When telephone service began a major expansion across our country in the 1920s, a fundamental economic challenge became clear: It was financially feasible for companies to extend service to densely populated areas. But providing service to lightly populated areas was costly. As a result, many rural areas initially were underserved, even though telephone service was proving to be an invaluable part of modern life.
A century later, this economic factor is stifling the extension of high-speed broadband to many rural areas in Nebraska’s wide open spaces.
Thirty-seven percent of rural Nebraskans lack access to high-speed broadband service, a state task force reports. Such service currently is unavailable for 84% of public libraries in towns with a population of less than 2,500.

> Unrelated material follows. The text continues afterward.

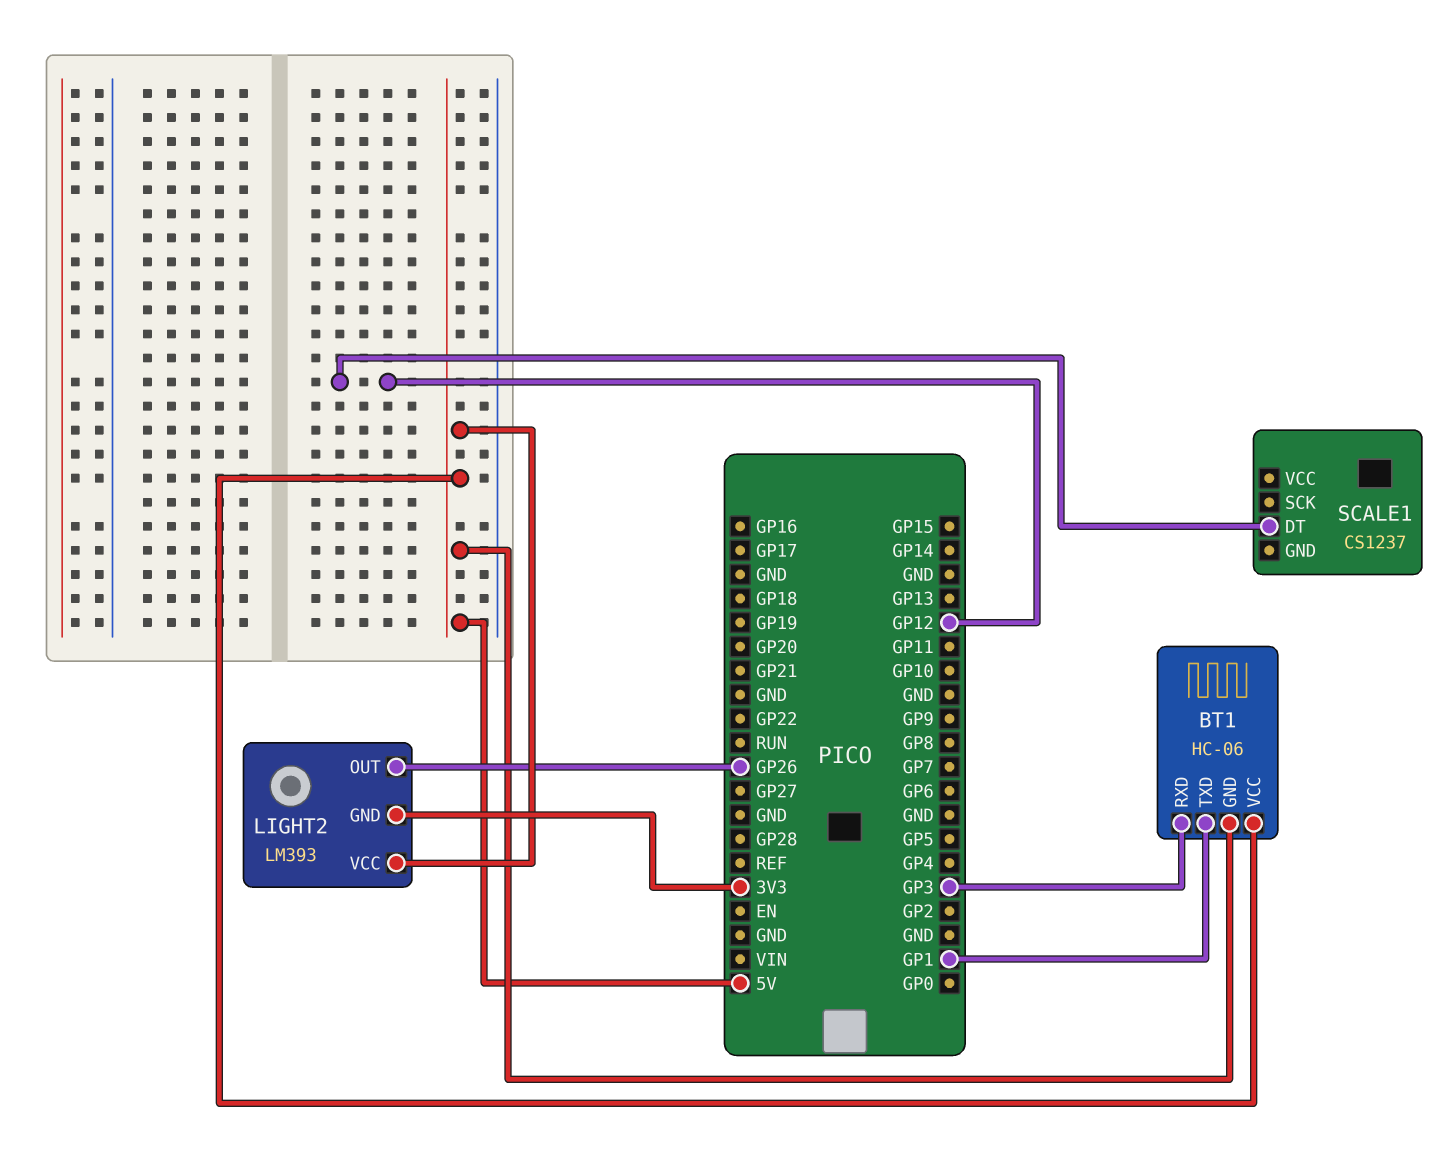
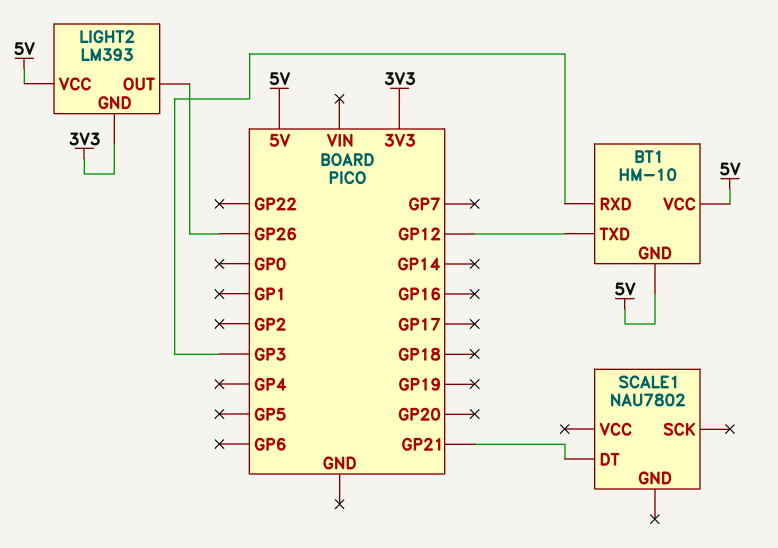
BT1: HC-06 -> HM-10
BT1 pin TXD: GP1 -> GP12
SCALE1: CS1237 -> NAU7802
SCALE1 pin DT: GP12 -> GP21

This is unacceptable. In the 21st century’s wired economy, high-speed broadband service is increasingly critical in business operations, agriculture, school instruction and personal life.
In some areas of Nebraska, it’s by no means uncommon for parents to drive and park near fast-food outlets or other businesses to make use of the Wi-Fi connection so their child can complete homework. And the COVID pandemic has underscored the importance of a proper broadband service for education, as schools shifted to remote instruction and children had to rely on Internet connections.
Just as government a century ago set up a “universal service fund” to subsidize telephone service extension to rural areas, so in this century the same tool is used to help rural areas receive high-speed broadband. As recent World-Herald news coverage explained, even with the subsidies, the process in Nebraska has been slow.
Bit by bit, Nebraska officials have been striving to improve the support. To bolster accountability, the Nebraska Public Service Commission hands out grants for specific projects, and doesn’t pay until the project is done. If the work isn’t being done within a certain time period, the commission has the authority to claw back money.
The commission has reduced the amount of a company’s administrative costs that can be covered by the subsidies, so that a greater portion of funding goes toward installation of hardware.
In Lincoln, the Transportation and Telecommunications Committee regularly sends proposals to the floor of the Legislature to address broadband needs. A bill last year, for example, helped Nebraska qualify for a major expansion of rural broadband subsidies by the Federal Telecommunications Commission.
This session, Gov. Pete Ricketts is proposing, for the first time, that Nebraska use some general-fund dollars for rural broadband subsidies. He is calling for $40 million over two years. It will be up to the Legislature to decide on the extra amount, since lawmakers must balance countless demands for state support, but Ricketts’ general point is correct. The rural broadband challenge is so great, especially in the wake of the pandemic, that some general-fund support is appropriate.